Société Pétrolière du Burundi
- Trade name: SOPEBU
- Industry: Energy
- Founded: 20 February 2024; 2 years ago
- Headquarters: Bujumbura, Burundi
- Owner: Government of Burundi
- Parent: Ministry of Energy
- Website: https://sopebu.com/en

= Société Pétroliere du Burundi =

Société Pétrolière du Burundi (Burundi Petrol Company), or SOPEBU, is a public company that imports, stores and distributes petroleum products in Burundi.

==Background==

A fuel crisis began in Burundi in 2023.
The shortages were blamed by the NGO Olucome on lack of foreign currency to buy the fuel, the monopoly on imports and lack of a strategic reserve.

The Council of Ministers blamed the shortages on the absence of a public body able to centralize the country's supplies, and thus to better manage funds intended for fuel imports.
The private companies importing fuel relied on the central bank for foreign currency, but did not always use all that was available.
The government's first response was to entrust Regideso, the water and electricity company, with importation and distribution of fuel.
However, Regideso was not prepared to take on this large effort.

==Foundation==
SOPEBU was created in an attempt to end repeated fuel shortages.
Presidential decree 100/034 of 20 February 2024 created the Société Pétroliere du Burundi (SOPEBU) a publicly owned company, under the Ministry of Energy.
The company was to organize, coordinate and centralize Burundi's orders for oil products, establish a physical stock that would last at least three months, import oil and gas products and distribute oil products fairly to different parts of the country, among other duties.

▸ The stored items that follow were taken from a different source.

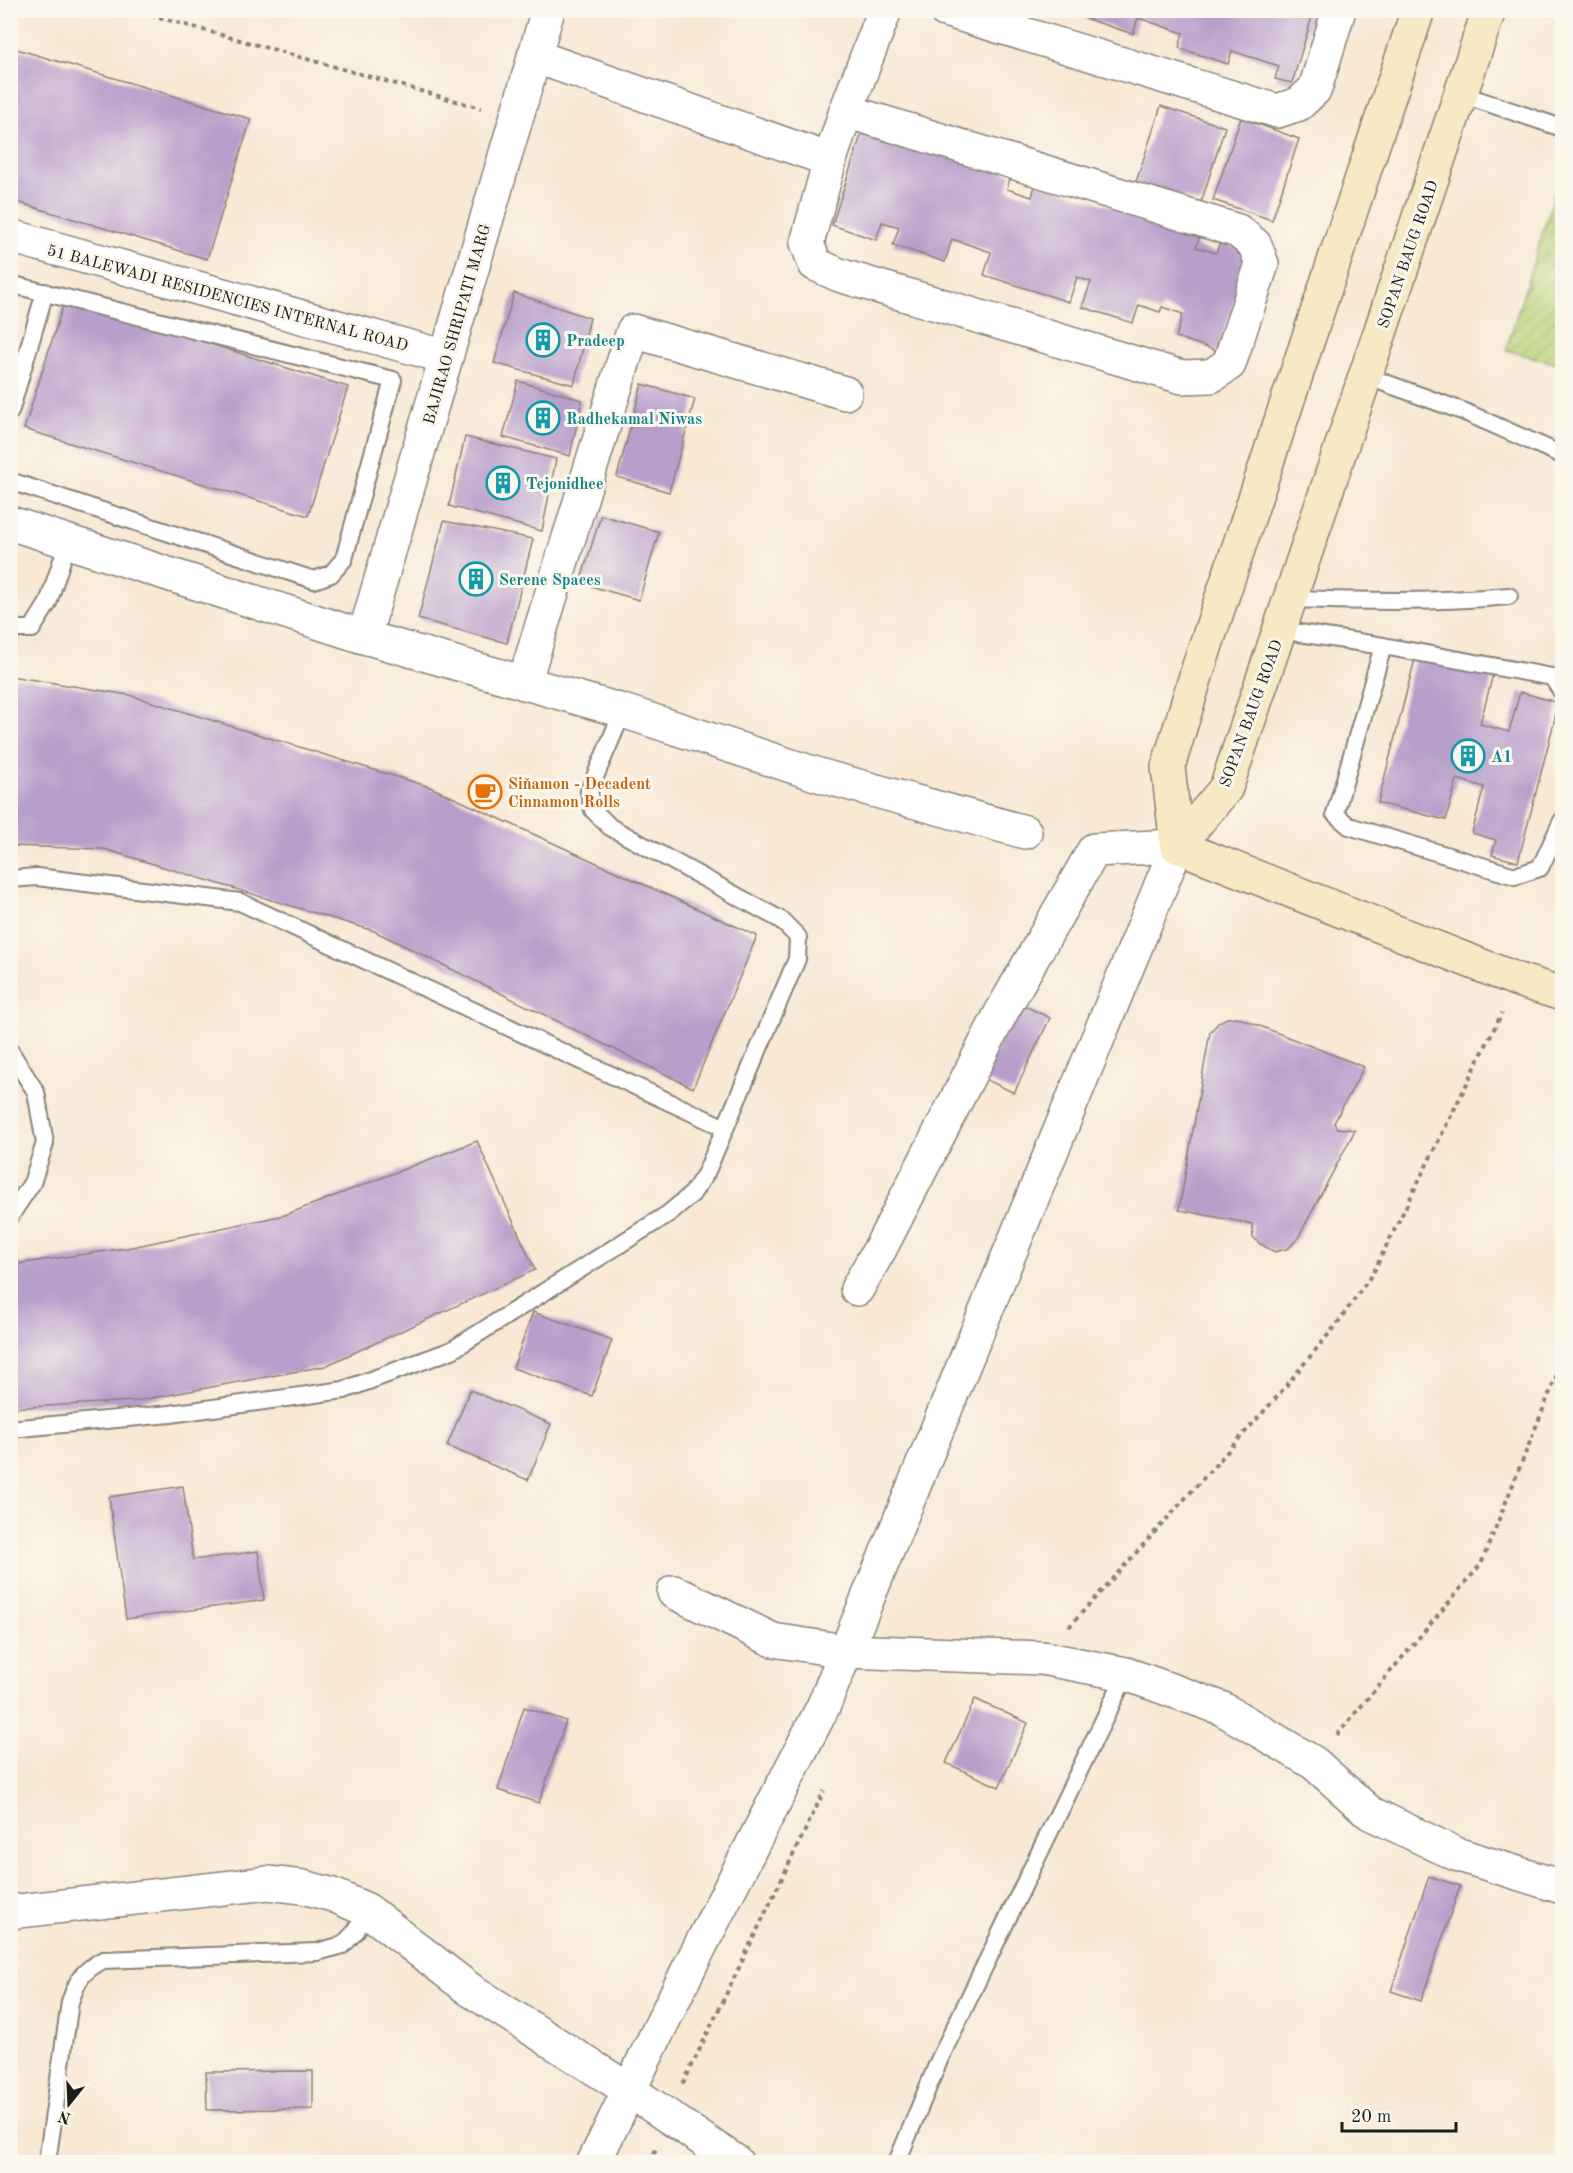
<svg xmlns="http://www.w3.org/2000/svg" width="1573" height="2173" viewBox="0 0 1573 2173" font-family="'Old Standard TT',serif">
<defs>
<pattern id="garden-furrows" width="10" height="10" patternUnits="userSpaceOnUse" patternTransform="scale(1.5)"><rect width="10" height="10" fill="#b8d379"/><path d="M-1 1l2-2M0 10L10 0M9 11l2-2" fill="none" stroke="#9eb568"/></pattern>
</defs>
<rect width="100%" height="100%" fill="#fbf7ec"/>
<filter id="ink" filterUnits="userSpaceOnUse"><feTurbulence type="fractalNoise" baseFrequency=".0167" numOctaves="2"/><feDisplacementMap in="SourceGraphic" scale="12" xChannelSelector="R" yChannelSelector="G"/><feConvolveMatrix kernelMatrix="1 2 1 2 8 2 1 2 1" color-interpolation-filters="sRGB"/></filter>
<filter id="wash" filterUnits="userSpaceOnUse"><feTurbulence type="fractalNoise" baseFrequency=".008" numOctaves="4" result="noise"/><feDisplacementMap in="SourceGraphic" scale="24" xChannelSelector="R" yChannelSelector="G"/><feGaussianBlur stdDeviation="1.35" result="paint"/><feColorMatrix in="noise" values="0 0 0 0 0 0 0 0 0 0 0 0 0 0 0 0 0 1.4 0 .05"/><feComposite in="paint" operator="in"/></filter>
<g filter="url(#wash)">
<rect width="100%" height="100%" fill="#f8e8d4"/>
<!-- garden -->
<path fill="url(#garden-furrows)" stroke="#6a784a" stroke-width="1.5" d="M 1562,171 L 1562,365 L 1506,350 Z"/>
<g id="blocks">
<!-- building -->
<g fill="#b89eca">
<path d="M 1086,10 L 1314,10 L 1292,83 L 1275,79 L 1279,66 L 1232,51 L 1228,64 L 1179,48 L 1183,33 L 1138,18 L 1133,34 L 1084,18 Z"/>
<path d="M 10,47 L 251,119 L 207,259 L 10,200 Z"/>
<path d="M 1161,106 L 1225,127 L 1201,203 L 1136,182 Z"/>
<path d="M 1241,118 L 1299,139 L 1272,220 L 1213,200 Z"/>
<path d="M 864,126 L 1011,174 L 1007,189 L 1032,197 L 1036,182 L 1200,236 L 1196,247 L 1216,253 L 1220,242 L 1250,252 L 1218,351 L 1176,337 L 1183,314 L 1162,307 L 1160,312 L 1139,305 L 1133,323 L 1082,307 L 1091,282 L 1077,277 L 1069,302 L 984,275 L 991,252 L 952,239 L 945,262 L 893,245 L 899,227 L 882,222 L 876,240 L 832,225 Z"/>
<path d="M 514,293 L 590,318 L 574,385 L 494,363 Z"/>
<path d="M 65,299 L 348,387 L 308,516 L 24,429 Z"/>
<path d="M 518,381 L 582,400 L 570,456 L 503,437 Z"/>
<path d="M 642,384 L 695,399 L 669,492 L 617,477 Z"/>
<path d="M 465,437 L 556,459 L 542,531 L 449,506 Z"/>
<path d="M 601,515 L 659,532 L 639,600 L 580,583 Z"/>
<path d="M 444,521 L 533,539 L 507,643 L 418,619 Z"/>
<path d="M 1416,655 L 1493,674 L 1480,724 L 1509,732 L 1520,692 L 1559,703 L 1518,862 L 1492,855 L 1496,840 L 1472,833 L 1484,787 L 1457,779 L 1446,820 L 1378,803 Z"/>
<path d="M 10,676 L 129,695 L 430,787 L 757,936 L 693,1088 L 374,931 L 104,849 L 10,846 Z"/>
<path d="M 1019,1003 L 1050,1018 L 1014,1093 L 983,1078 Z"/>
<path d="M 1237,1017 L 1364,1067 L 1334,1123 L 1337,1128 L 1355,1130 L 1298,1238 L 1289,1248 L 1275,1252 L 1260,1244 L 1253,1237 L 1252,1224 L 1179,1210 L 1210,1032 L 1219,1022 L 1227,1018 Z"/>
<path d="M 477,1141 L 535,1270 L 325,1366 L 136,1401 L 10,1408 L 10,1265 L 127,1248 L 285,1215 Z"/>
<path d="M 533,1312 L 612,1340 L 592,1396 L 513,1368 Z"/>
<path d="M 470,1390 L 551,1424 L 528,1480 L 447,1446 Z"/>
<path d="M 183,1486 L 193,1560 L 258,1551 L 264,1600 L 126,1619 L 109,1497 Z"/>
<path d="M 975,1699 L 1028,1723 L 999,1787 L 946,1763 Z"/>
<path d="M 524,1707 L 566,1721 L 539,1803 L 498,1790 Z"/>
<path d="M 1429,1876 L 1460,1886 L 1421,2001 L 1391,1991 Z"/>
<path d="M 313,2071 L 313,2109 L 207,2110 L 206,2072 Z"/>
</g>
</g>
</g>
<g filter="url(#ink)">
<use href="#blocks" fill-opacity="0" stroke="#8a8278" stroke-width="1.5"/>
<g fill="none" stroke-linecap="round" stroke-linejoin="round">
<!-- lane casing -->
<g stroke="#8a8278" stroke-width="20">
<g id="lane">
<path d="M 1461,94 L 1562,128"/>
<path d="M 10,284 L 393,380 L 344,559 L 331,574 L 314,580 L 10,481"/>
<path d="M 1366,376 L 1465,412 L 1562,455"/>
<path d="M 10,412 L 45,292"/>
<path d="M 1291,599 C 1363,601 1437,603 1509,596"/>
<path d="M 10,629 L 32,629 L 48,603 L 68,542"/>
<path d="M 1280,630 L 1383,646 L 1552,677 L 1562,692"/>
<path d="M 1383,646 L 1335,814 L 1349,826 L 1515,876 L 1540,868 L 1562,821"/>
<path d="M 10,879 L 37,877 L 240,902 L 725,1128"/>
<path d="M 10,1051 L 36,1092 L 45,1143 L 32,1183 L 10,1216"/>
<path d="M 10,1429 L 170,1414 L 344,1390 L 452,1350 L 668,1214 L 692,1194 L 706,1173 L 797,959 L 798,937 L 781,920 L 610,827 L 593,810 L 589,791 L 623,711"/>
<path d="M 47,2162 L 70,2002 C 78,1979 81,1972 103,1960 L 317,1952 L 343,1945 L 356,1931 L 367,1910"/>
<path d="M 897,2162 L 940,2058 L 1126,1674"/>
</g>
</g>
<!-- street casing -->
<g stroke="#8a8278" stroke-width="36">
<g id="street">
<path d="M 945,10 L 1277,111 L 1299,104 L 1315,89 L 1339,10"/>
<path d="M 534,56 L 830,160 L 846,111 L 885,10"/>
<path d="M 830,160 L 807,243 L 815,264 L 839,275 L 1182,377 L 1211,376 L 1229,364 L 1262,264 L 1255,245 L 1238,231 L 846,111"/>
<path d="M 10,236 L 446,357"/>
<path d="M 10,523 L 364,637 L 623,711 L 822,776 L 1025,832"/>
<path d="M 364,637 L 548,10"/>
<path d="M 524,683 L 633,331 L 845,393"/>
<path d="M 674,1592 L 773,1640 L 845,1651 L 1042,1658 L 1126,1674 L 1221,1708 L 1314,1763 L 1370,1813 L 1456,1854 L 1562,1887"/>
<path d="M 10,1912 L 268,1883 L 303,1887 L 333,1895 L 367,1910 L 469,1989 L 629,2090 L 736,2162"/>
<path d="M 594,2162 L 690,1966 L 823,1707 L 1177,846 L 1094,850 L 1001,1013 L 881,1247 L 857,1289"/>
</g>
</g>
<!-- secondary casing -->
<g stroke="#8a8278" stroke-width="36">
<g id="secondary">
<path d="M 1177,846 L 1226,788 L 1489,10"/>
<path d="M 1177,846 L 1168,767 L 1199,666 L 1418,10"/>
<path d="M 1177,846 L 1518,980 L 1562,994"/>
</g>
</g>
<!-- path -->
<g stroke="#8a8278" stroke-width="4" stroke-dasharray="4.5 4.5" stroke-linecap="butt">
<path d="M 133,10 L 481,108"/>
<path d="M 1069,1627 L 1275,1399 L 1337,1324 L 1373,1273 L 1502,1013"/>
<path d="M 1337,1735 L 1481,1564 L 1562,1362"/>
<path d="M 683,2084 L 824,1791"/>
<path d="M 650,2162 L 656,2149"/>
</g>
<!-- lane -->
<use href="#lane" stroke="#fff" stroke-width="16"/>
<!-- street -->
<use href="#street" stroke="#fff" stroke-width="33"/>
<!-- secondary -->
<use href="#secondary" stroke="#f7e9c3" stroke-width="33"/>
</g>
</g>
<!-- icons -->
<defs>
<g id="building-ring" transform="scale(1.725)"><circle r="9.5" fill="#fbf7ec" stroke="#0f9aa8" stroke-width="1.5"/><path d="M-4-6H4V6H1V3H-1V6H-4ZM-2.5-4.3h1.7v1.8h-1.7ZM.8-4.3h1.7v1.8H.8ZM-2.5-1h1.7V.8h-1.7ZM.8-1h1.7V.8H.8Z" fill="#0f9aa8"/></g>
<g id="cafe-ring" transform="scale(1.725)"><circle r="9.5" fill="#fbf7ec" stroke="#e8710a" stroke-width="1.5"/><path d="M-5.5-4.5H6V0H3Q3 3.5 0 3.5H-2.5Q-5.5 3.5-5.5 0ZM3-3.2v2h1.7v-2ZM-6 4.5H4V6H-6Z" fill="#e8710a"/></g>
</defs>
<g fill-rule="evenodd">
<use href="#building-ring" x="543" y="340"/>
<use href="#building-ring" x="543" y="418"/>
<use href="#building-ring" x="503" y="483"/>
<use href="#building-ring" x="476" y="579"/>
<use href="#building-ring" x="1468" y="756"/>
<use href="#cafe-ring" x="485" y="792"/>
</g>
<g text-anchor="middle" stroke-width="6" stroke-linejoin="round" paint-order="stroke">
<!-- street labels -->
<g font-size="16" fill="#1c1c1c" stroke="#fbf7ec">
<text transform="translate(1407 254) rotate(-71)" y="6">SOPAN BAUG ROAD</text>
<text transform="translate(228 297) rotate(15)" y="6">51 BALEWADI RESIDENCIES INTERNAL ROAD</text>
<text transform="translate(456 324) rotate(-74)" y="6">BAJIRAO SHRIPATI MARG</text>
<text transform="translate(1250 713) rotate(-70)" y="6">SOPAN BAUG ROAD</text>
</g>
<!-- culture labels -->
<g font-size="16" font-weight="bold" fill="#0d838f" stroke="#fbf7ec" text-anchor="start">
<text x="566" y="346">Pradeep</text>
<text x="566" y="424">Radhekamal Niwas</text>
<text x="526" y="489">Tejonidhee</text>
<text x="499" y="585">Serene Spaces</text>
<text x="1491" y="762">A1</text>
</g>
<!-- food labels -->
<g font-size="16" font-weight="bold" fill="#c56008" stroke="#fbf7ec" text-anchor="start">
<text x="508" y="789">Siňamon - Decadent<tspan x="508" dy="18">Cinnamon Rolls</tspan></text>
</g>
</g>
<!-- margin -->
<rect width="1573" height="2173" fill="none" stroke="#fbf7ec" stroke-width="36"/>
<!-- north arrow -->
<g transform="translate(69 2104) rotate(198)" stroke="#fbf7ec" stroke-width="4.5" paint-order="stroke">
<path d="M0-4.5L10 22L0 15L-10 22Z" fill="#1c1c1c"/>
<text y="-9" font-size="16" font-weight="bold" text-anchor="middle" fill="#1c1c1c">N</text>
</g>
<!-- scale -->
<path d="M1342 2122v9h114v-9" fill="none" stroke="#1c1c1c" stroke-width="3"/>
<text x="1351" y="2122" font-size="18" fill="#1c1c1c" stroke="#fbf7ec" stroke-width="4.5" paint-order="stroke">20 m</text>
</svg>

Gabriel Rufyiri, President of Olucome, noted that the government had a record of poor management of publicly owned companies such as Cotebu, Verundi, Cadebu, ONAPHA, Otrabu and Air Burundi.
The NGO PARCEM warned of the risk of giving a monopoly to a public company, including the risk of executives appointed for political reasons, and interference by public officials in management of the company.
They also raised concerns about the fact that SOPEBU did not have the trucks, storage stations and other infrastructure.

People or companies that had invested in trucks and barges to transport fuel, and in storage and distribution infrastructure, would have to negotiate a deal with Sopebu or else sell out.

==Events==
In March 2024 Rosine Guilene Gatoni, spokesperson for the president of the Republic of Burundi, said Sopebu would be responsible for monitoring the entire fuel supply process and its distribution to the population on a daily basis.
She reassured companies and people working in the oil sectors that they would not be removed from the list of traders of oil products.

In a public broadcast in June 2024 the Minister of Energy and Mines said of the fuel shortage that the SOPEBU company was working to take over from the energy company REGIDESO, which had a heavy set of specifications.
His ministry was also working to discourage speculators, so that fuel could be distributed better.

The chronic fuel shortage continued, and on 12 August 2024 Evariste Ndayishimiye, President of Burundi, announced that three fuel tankers were on their way.
He blamed but did not name commission agents for embezzling dollars allocated to fuel purchase.
The tankers had not arrived by the end of the month, and SOPEBU would not provide an explanation.
Queueing in front of gas stations was forbidden, but many motorists were defying the ban.

Ibrahim Uwizeye, Minister of Hydraulics, Energy and Mines, announced that fuel distribution would be digitalized, starting on 3 September 2024 in Bujumbura Mairie and later in the provinces.
SOPEBU would control the process using a census of all gas stations, buses and taxis.
This would prevent illegal trafficking of fuel by vehicles that refuelled at multiple stations so they could store fuel.

Later in September SOPEBU announced that starting on 30 September 2024 all motorized vehicles would have to be registered in a database.
Various registration sites had been set up in Bujumbura.
Owners would have to bring their vehicle with their registration document and the technical inspection certificate.
They could also register through a mobile application.